**Prompt**
Go through the records and report each line in which the word "Zealand" occurs.

Plain-text document sources:
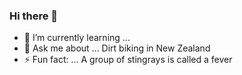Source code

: ### Hi there 👋
 - 🌱 I’m currently learning ...
 - 💬 Ask me about ... Dirt biking in New Zealand
 - ⚡ Fun fact: ... A group of stingrays is called a fever
<!--
**BeGoodToYourMother/BeGoodToYourMother** is a ✨ _special_ ✨ repository because its `README.md` (this file) appears on your GitHub profile.

Here are some ideas to get you started:

 🌱 I’m currently learning ...
 💬 Ask me about ... Dirt biking in New Zealand
 ⚡ Fun fact: ... A group of stingrays is called a fever
-->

**Response to the task**
 - 💬 Ask me about ... Dirt biking in New Zealand
 💬 Ask me about ... Dirt biking in New Zealand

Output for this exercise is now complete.